Top Five Composition Tips
Composition is extremely important in creating an interesting photo. Having a good composition can really separate a photo from being average to being great. It's really important and also really difficult sometimes to find a great and unique composition. Every place you go to is different and every scene has different elements. Because of this, it's very important to move around and try different compositions to see which one works the best for you. In this blog post I will detail some tips and some things that I think about when finding a composition.
1) Leading Lines
One of the first things I consider when taking a photo is if I can add a leading line to the composition. Usually, this means having something in the foreground such as a log, a crack in the ice, or a stream that points to the main subject of the photo. The reason this works so well and adds so much interest to the photo is because it directs the viewers eye to the most interesting part and adds a lot of depth to the photo. For the photo of the Golden Gate Bridge, I waited until the right time so that the waves created a leading line pointing and drawing the viewers eye to the bridge. In the picture of Toketee Falls in Oregon, the stream on the right and the rocks on the left both act as subtle leading lines coming from the bottom corners of the image and leading the eyes to the main subject which is the waterfall. Leading lines are a great compositional tool to add depth and dimension to an image.
Framing is another element of composition that I'll use in my photography. Framing, like leading lines an draw the viewers eye into the center of the image. It also adds a border that simplifies the composition and puts more focus on a subject. This can be done in many different ways. I tend to use tree branches, rocks, and even clouds to act as a frame. In the first image of Ruby Beach the rocks create a frame and put all of the viewers focus on the waves, seastack, and the sunset in between the rocks. The next picture of Bear Lake in Rocky Mountain National Park shows the use of tree branches as a frame. They put more of a focus on the lake and the mountains in the background. Adding framing to a photo is another great way to focus the viewers attention on the most interesting subject, improving the overall photo.
3) Rule of Thrids
Rule of thirds is one of the oldest and most known rules of composition. It means to divide your photo into three sections either vertically or horizontally and put the subject on one of those third lines. In landscape photography lots of times this means to put the horizon on one of those lines and either put the sky on the bottom or the top third of the image. The rule of thirds works well because an off center composition is more appealing to the viewers eye and creates a more interesting photo. In the first image of Capitol Peak under the stars, I placed the mountain peak in the top third and close to the left third creating a nice balance in the image. In the second image of Dead Horse Point State Park I put the horizon on the top third of the image, separating the sky in the top third and the landscape in the bottom two thirds.
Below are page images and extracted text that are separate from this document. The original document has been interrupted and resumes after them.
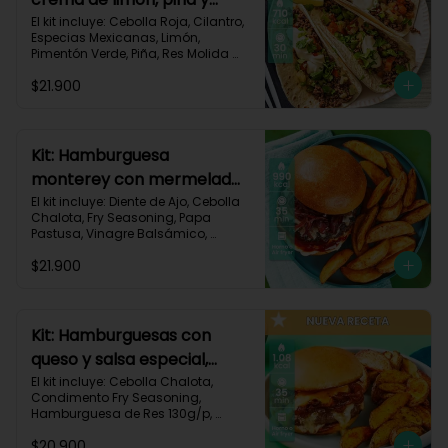
especias-17
El kit incluye: Cebolla Roja, Cilantro, 
Especias Mexicanas, Limón, 
Pimentón Verde, Piña, Res Molida 
(150g/p), Sour Cream, Tomate, 
$21.900
Tortillas de Harina (3/p) y Receta 
Impresa.

Carbohidratos 67g | Grasas 36g | 
Proteínas 31g
Kit: Hamburguesa
monterey con mermelada
de chalota y mayonesa de
El kit incluye: Diente de Ajo, Cebolla 
Chalota, Fry Seasoning, Papa 
ajo-66
Pastusa, Vinagre Balsámico, 
Mayonesa, Hamburguesa de Res 
$21.900
(125g/p), Pan Hamburguesa, Salsa 
de Tomate, Queso Monterey Jack 
Rallado, Receta Impresa.

Carbohidratos 88g | Grasas 53g | 
Kit: Hamburguesas con
Proteínas 42g
queso y salsa especial,
papas y cebolla
El kit incluye: Cebolla Chalota, 
Condimento Fry Seasoning, 
caramelizada-142
Hamburguesa de Res 130g/p, 
Mayonesa, Mostaza Dijon, Pan 
$20.900
Hamburguesa brioche, Papa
The rule of thirds creates a nice balance of the photo, making it more interesting and appealing to the eye.
I believe one of the most overrated aspects of composition that people tend to overlook is simplicity. Simplicity is beneficial to a photo because it can simplify the photo to just the main subject, making that subject more impactful . By reducing and eliminating the factors of a photo that aren't as interesting, it makes the interesting parts even more of a focus. This can be done in many ways. Fog and snow both do a good job at simplifying composition, or it could just mean moving the composition just a little bit to avoid a tree branch or shrub. In the first photo of the tree sticking through the fog, it shows how impactful fog can be at simplifying a landscape and putting the focus just on the tree. The next photo is of the Redwoods in Northern California. This was a pretty busy scene with a lot of trees, branches, and ferns that created a lot of detail in the picture. I tried to reduce the mount of complexities in this image by one using my composition to exclude a lot of background sky, just including the trees. And secondly, I used post processing to decrease the contrast and flatten the image. This helps put focus on the subject which is the person standing among the trees. Its important to simplify an image as much as you can to decrease distracting element of a image.
5) Symmetry and Patterns
Finding patterns and symmetry in landscapes is something that I need to work on in my own photography. Adding patterns to a composition is really useful to create a more interesting composition and photo. Symmetry adds a nice balance to an image, making it more appealing to the eye. Patterns can add a extra dimension that puts a photo over the top. In the first photo of the Maroon Bells, I put the horizon in the middle of the photo, and since it was calm the water was mirroring the landscape and created symmetry. There is also symmetry with the mountains and the surrounding hills leading into the peaks in the center. In the second image of Lake Helene in Rocky Mountain National Park, I used the reflective water again to create symmetry horizontally. Symmetry is a great way to make a more balanced and stable image.
Composition is one of, if not the most important aspect of photography. Having a great composition can really separate the average from the great photographers. I am always working on improving my eye for photography and coming up with better compositions. These are just some of the things I consider when finding a composition, but there are a lot more factors to consider than just these three. It's important to remember that these are just tips to follow and not rules. You should try and come up with your own style and what works for you. There is no correct composition and everyone likes something different, so go out there and try it for yourself.